You may well be thinking that the problems have been known about for a while and that there is very little that individual NHS organisations can do to remedy the situation. In the main, you would be right. However, there are some things that can help, for example understanding the pressures faced by auditors, valuing their work and undertaking a well-thought-through tender process in plenty of time before the current audit ends.

The new briefing also summarises the government’s plans for local audit. The Department of Levelling Up, Housing and Communities has confirmed that the Audit Reporting and Governance Authority (ARGA) (the new body due to be established to replace the FRC) will take on a systems leader role for both local government and health audits.

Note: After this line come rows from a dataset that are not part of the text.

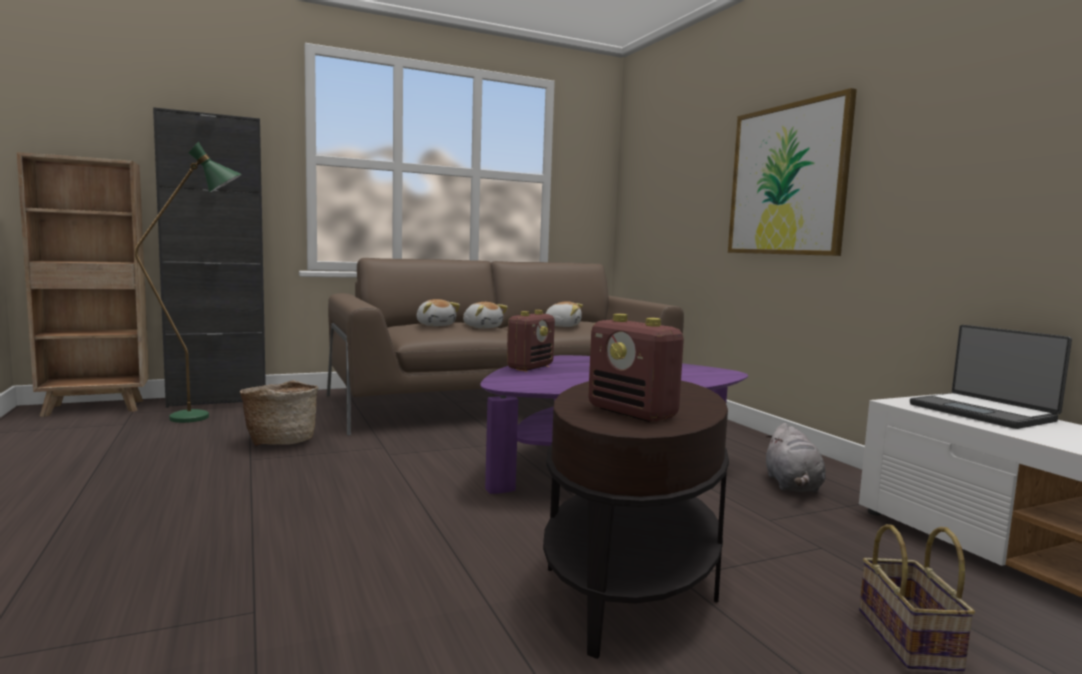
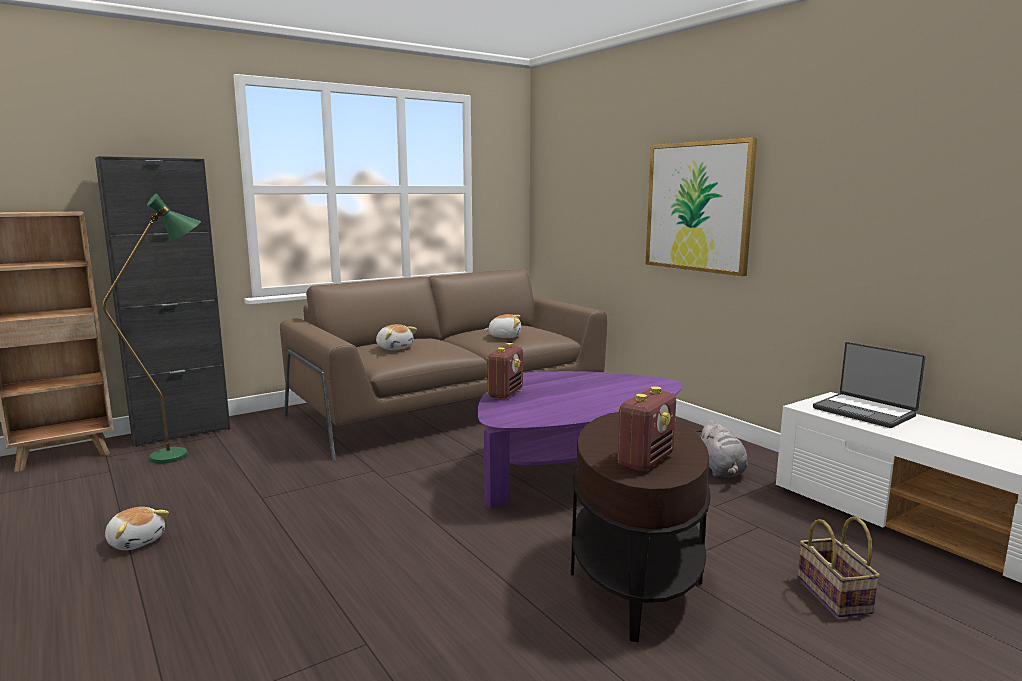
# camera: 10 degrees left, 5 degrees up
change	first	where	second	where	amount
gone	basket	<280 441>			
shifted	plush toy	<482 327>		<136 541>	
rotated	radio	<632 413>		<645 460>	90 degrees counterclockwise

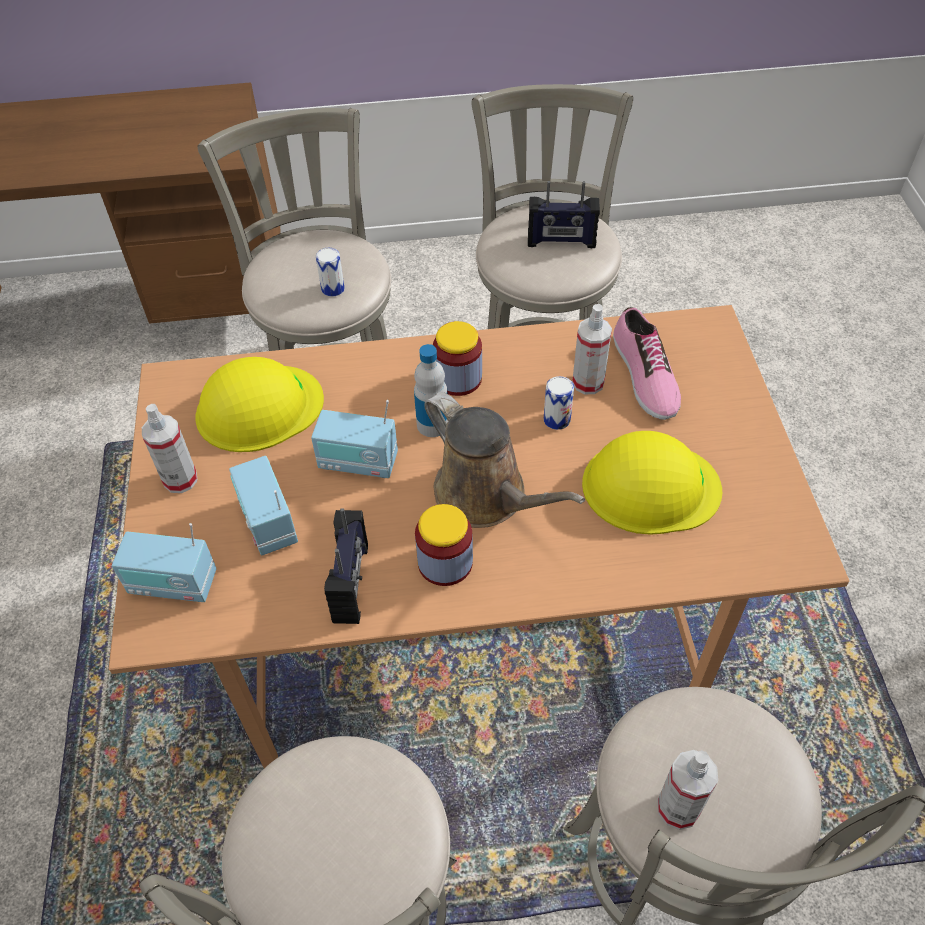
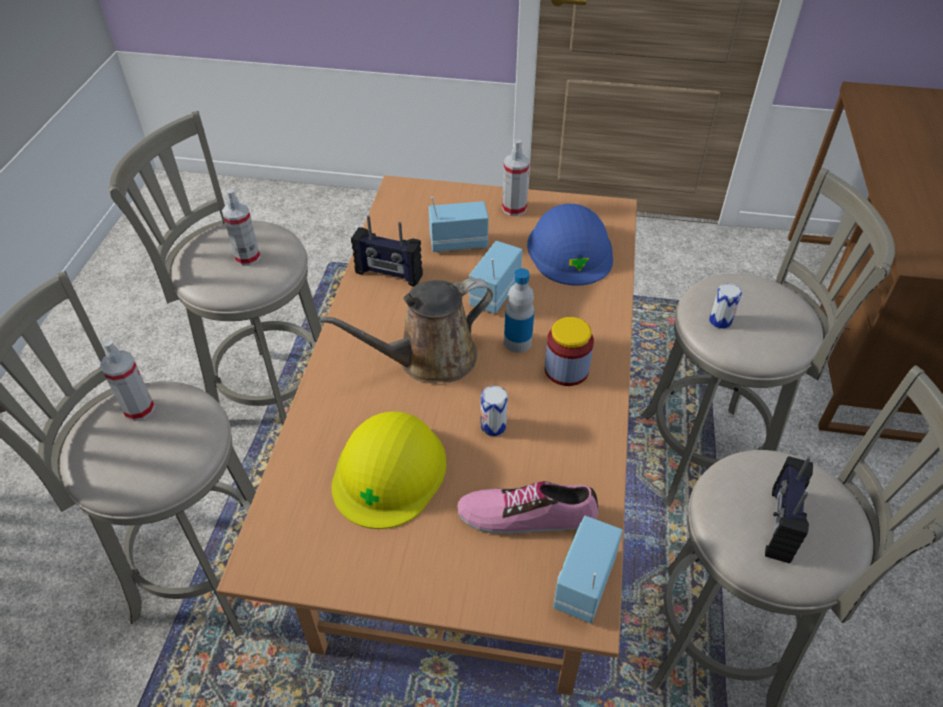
# camera: 105 degrees right, 5 degrees down
change	first	where	second	where	amount
gone	jar	<445 562>			
shifted	radio	<173 584>		<583 583>	
shifted	spray bottle	<588 382>		<247 257>	
repainted	yellow hard hat	<258 408>	blue hard hat	<570 250>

ARGA will have a specific objective to ensure that the local audit system operates effectively. It will also take on responsibility for producing the Code of audit practice, which is currently developed by the National Audit Office. The impact on the NHS remains to be seen, but the HFMA will liaise with ARGA and keep members updated.

The number of NHS audits will reduce due to the changes brought about by the Health and Care Act. There are also plans being put in place for ARGA to become the system leader covering both local government and health. But both these developments will take time to pay dividends. In the meantime, if public sector audit continues to be undervalued, less profitable than alternative sectors, time pressured and high risk, then there is the real danger that firms will choose to withdraw from the NHS market.